Let $F$ be a field, and $P(X_1,\dots,X_m)$, $Q(X_1,\dots,X_m) \in F[X_1,\dots,X_m]$ two relatively prime polynomials. Now consider $n$ new polynomials $R_1(Y_{1 1},\dots,Y_{1 n}) \in F[Y_{11},\dots,Y_{1n}]$, $\dots$, $R_m(Y_{m 1},\dots,Y_{m n}) \in F[Y_{m1},\dots,Y_{mn}]$ in the new $mn$ indeterminates $Y_{11},\dots,Y_{1n},\dots,Y_{m1},\dots,Y_{mn}$, and assume that $R_1,\dots,R_m$ all have positive degree. My question is: are the polynomials $P(R_1(Y_{1 1},\dots,Y_{1 n}),\dots,R_m(Y_{m 1},\dots,Y_{m n}) )$ and $Q(R_1(Y_{1 1},\dots,Y_{1 n}),\dots,R_m(Y_{m 1},\dots,Y_{m n}))$, obtained from $P$ and $Q$ by substituting $R_i$ to each $X_i$ for $i=1,\dots,m$, relatively prime?
I don't know the answer in general. Thank you very much in advance for your kind attention.
NOTE The answer is positive for $m=n=1$. This is an easy consequence of following simple
Theorem. Let $F$ be a field, $\bar{F}$ its algebraic closure, and $P(X), Q(X) \in F[X]$. $P$ and $Q$ are relatively prime in F[X] if and only if they have no common root in $\bar{F}$.

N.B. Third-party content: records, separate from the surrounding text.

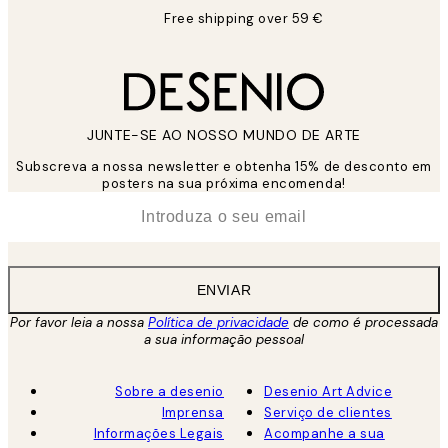
Free shipping over 59 €
JUNTE-SE AO NOSSO MUNDO DE ARTE
Subscreva a nossa newsletter e obtenha 15% de desconto em
posters na sua próxima encomenda!
*
Email
ENVIAR
Por favor leia a nossa
Política de privacidade
de como é processada
a sua informação pessoal
Sobre a desenio
Desenio Art Advice
Imprensa
Serviço de clientes
Informações Legais
Acompanhe a sua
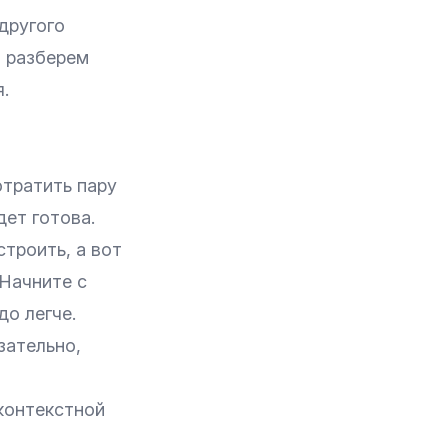
другого
о разберем
.
отратить пару
дет готова.
троить, а вот
 Начните с
до легче.
зательно,
контекстной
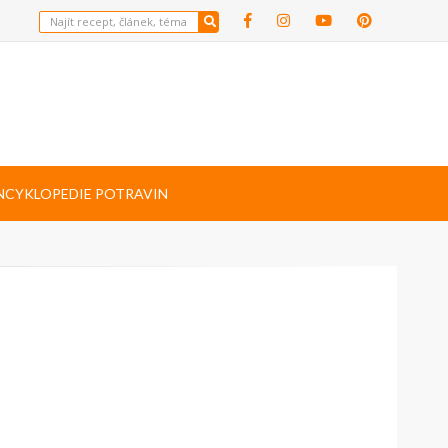
NCYKLOPEDIE POTRAVIN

Proof. The theorem follows immediately from the simple result proved in the post Given fields $K\subseteq L$, why does $f,g$ relatively prime in $K[x]$ imply relatively prime in $L[x]$? QED
Now suppose that $P(R(Y)$ and $Q(R(Y))$ are not relatively prime in $F[Y]$. Then they have a common root $y \in \bar{F}$, so that $x=R(y)$ turns out be a common root of $P(X)$ and $Q(X)$ in $\bar{F}$, which implies that $P(X)$ and $Q(X)$ are not relatively prime, contradicting the hypothesis.